A escassez de combustível para fogões é também um problema importante. Muitas pessoas acabam por fazer fogueiras dentro das tendas para se conseguirem manter quentes, o que constitui um grave risco de incêndio, uma vez que as tendas são muitas vezes feitas de materiais inflamáveis e estão montadas muito juntas umas das outras nos campos sobrelotados. Só em 2022, foram reportados mais de 180 incêndios em campos no Noroeste da Síria.

Aumenta o risco de doenças, infeções e queimaduras

Condições de vida como estas expõem pessoas já em situação de vulnerabilidade, especialmente crianças e idosos, aos riscos de doenças relacionadas com o frio, doenças respiratórias, infeções e queimaduras pelo frio, é descrito por médicos da MSF.

“A tela plástica que cobre a nossa tenda está completamente gasta e não é substituída há quatro anos”, conta Ahmed al-Mohammed. “Este campo situa-se numa área montanhosa acidentada, que é propensa a inundações e a fluxos de água. No inverno, temos dificuldade para chegar às vilas próximas devido às condições das estradas.”

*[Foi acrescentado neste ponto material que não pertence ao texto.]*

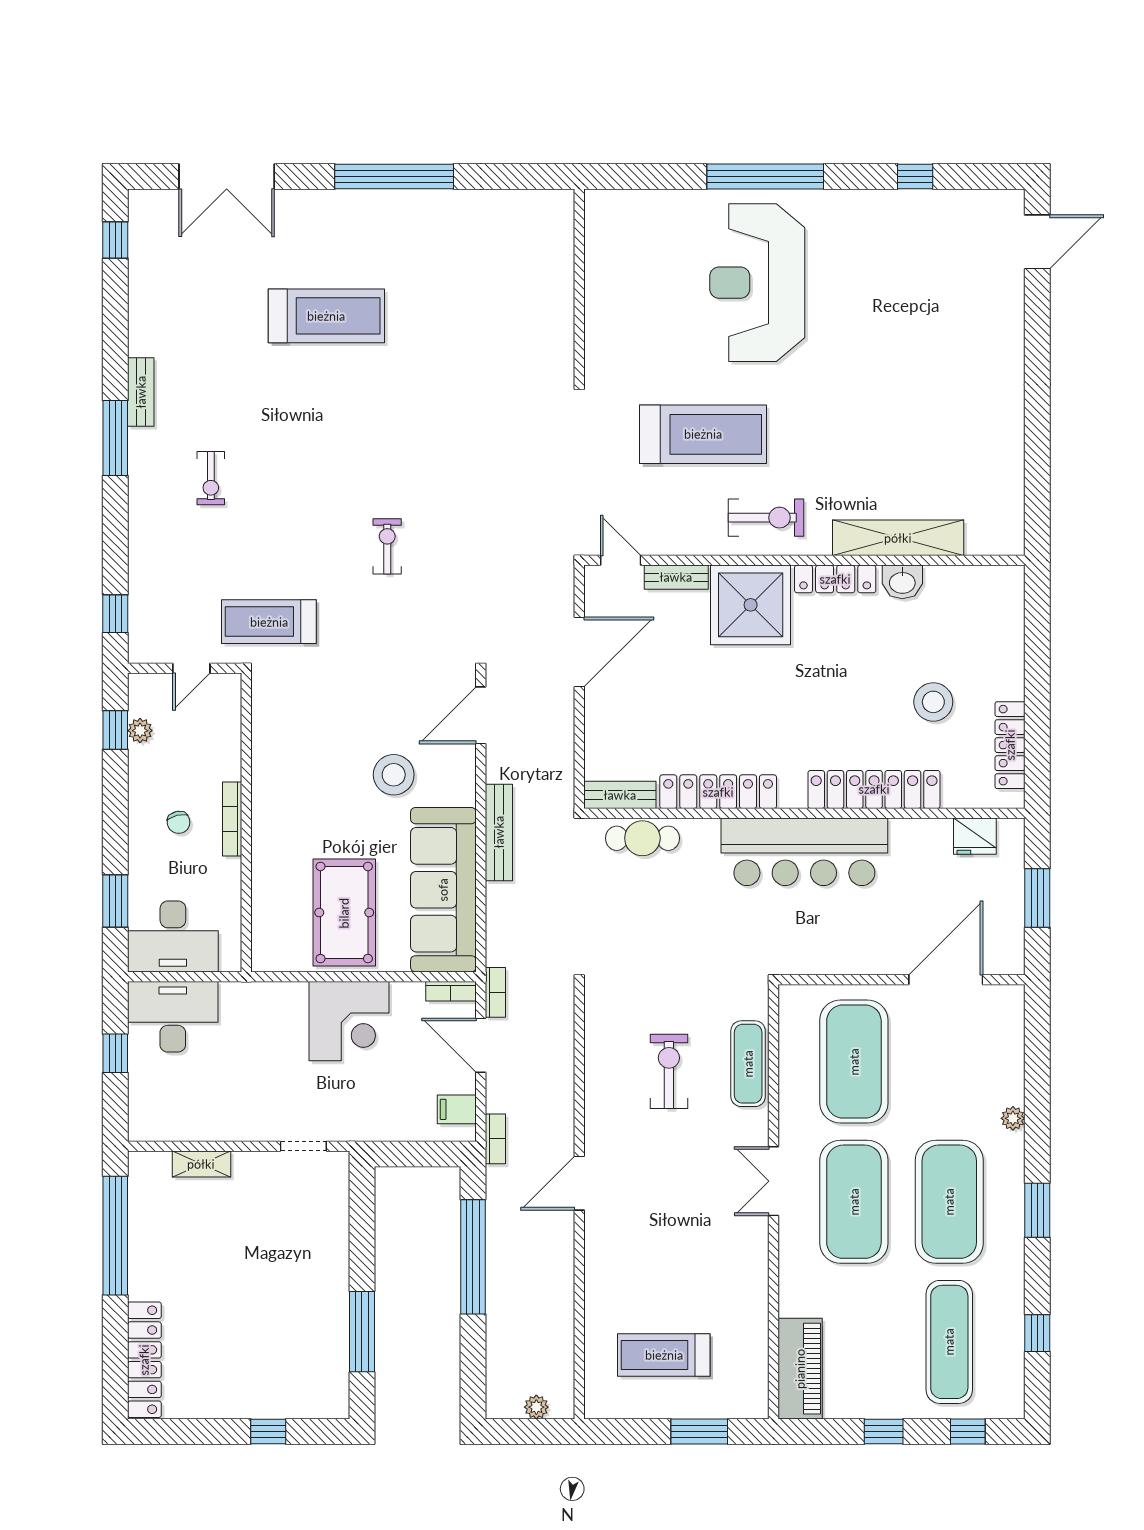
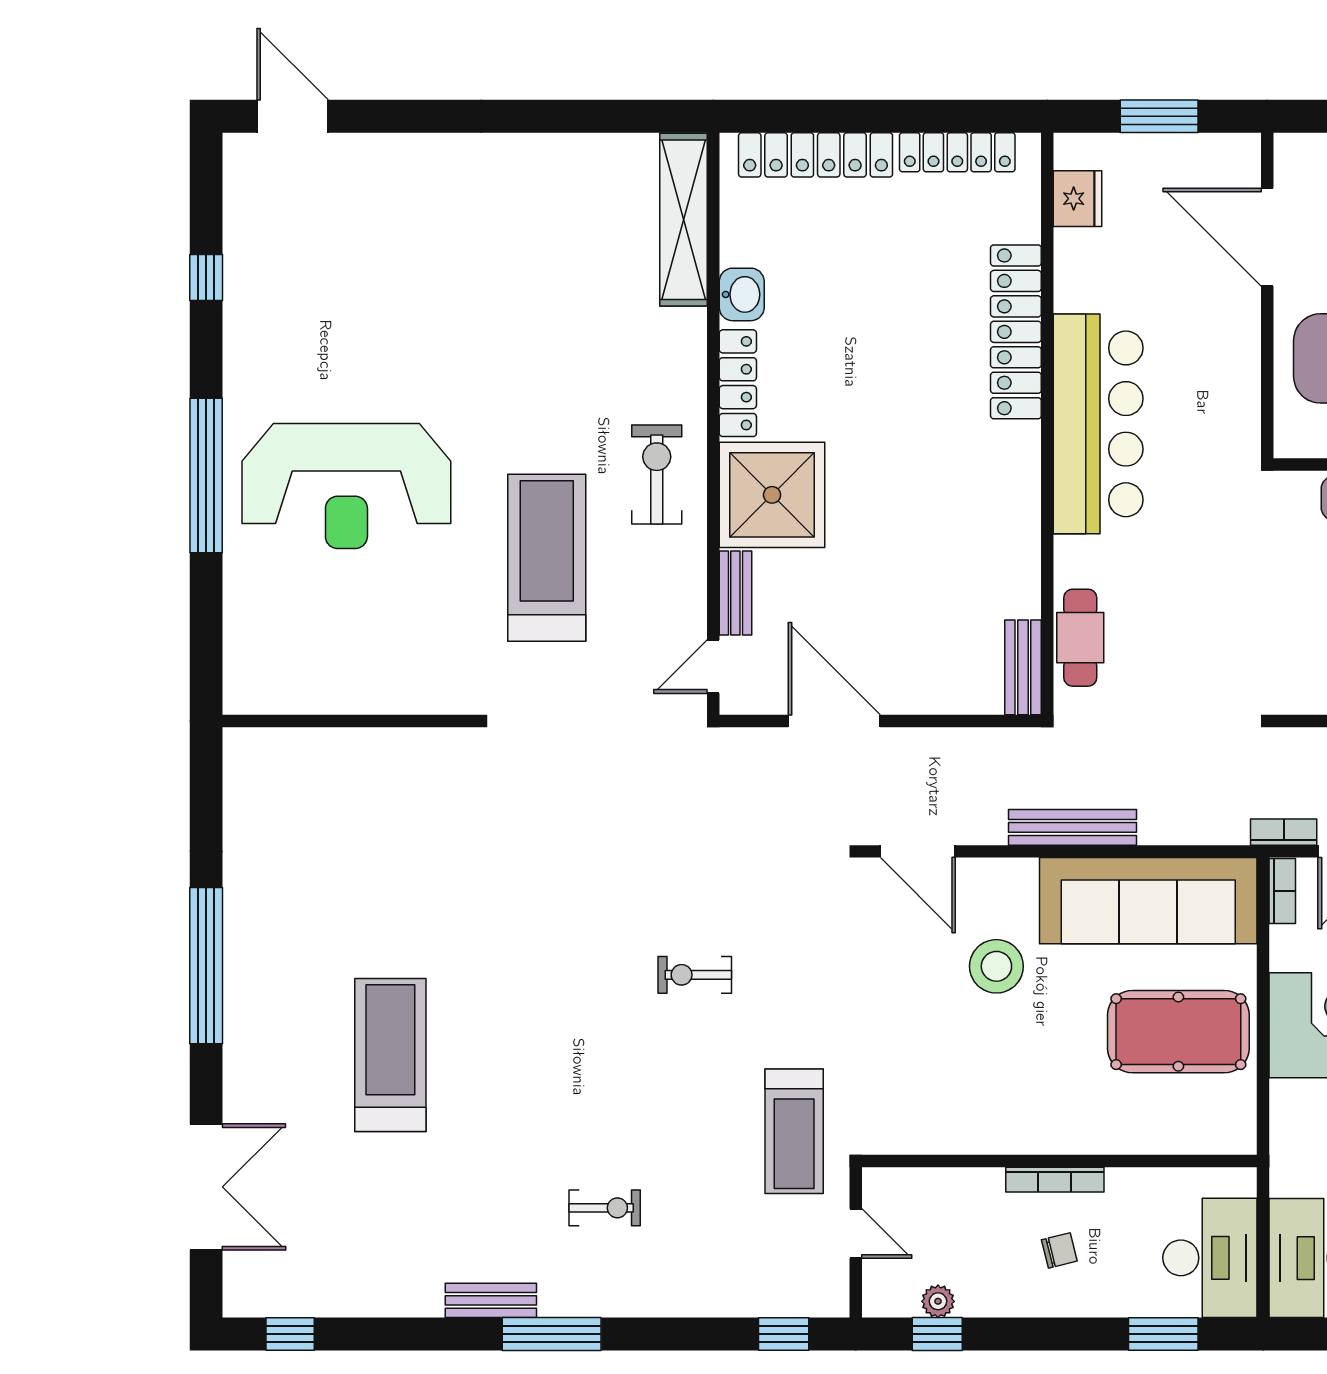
shelving: (898, 538) -> (684, 220), moved
stool: (933, 702) -> (900, 254), removed
locker: (718, 792) -> (816, 155), moved, turned -90

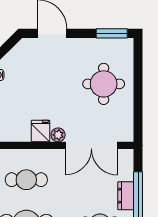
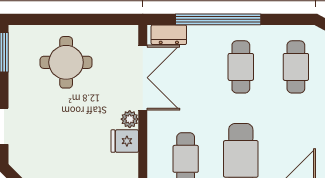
dresser: (126, 196) -> (169, 35), moved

A MSF opera sete clínicas móveis na província de Idlib, com as quais providencia cuidados básicos de saúde em 23 campos de pessoas deslocadas internamente. Em outubro passado, equipas da organização médica-internacional também distribuíram kits de inverno a mais de 3.800 famílias nestes campos – cada kit contém materiais de isolamento térmico, telas plásticas, colchões, cobertores, materiais para isolamento dos pisos e vestuário para o inverno. Porém, há ainda milhares de famílias que precisam de provisões adicionais para conseguirem sobreviver durante os meses do inverno.

“Providenciar este apoio relacionado com o inverno às pessoas que vivem nos campos pode ter um impacto significativo na redução de doenças ligadas ao período invernoso, e contribuir para que as famílias tenham melhores condições de vida”, sustenta o supervisor de logística da MSF na província de Idlib. “Mas nós só conseguimos dar resposta a uma pequena parte das necessidades existentes na região. E desde a recente escalada militar, o número de pessoas deslocadas aumentou muito, exacerbando ainda mais o sofrimento e agravando as necessidades, incluindo de proteção e de cuidados médicos”, remata Marwan al-Samao.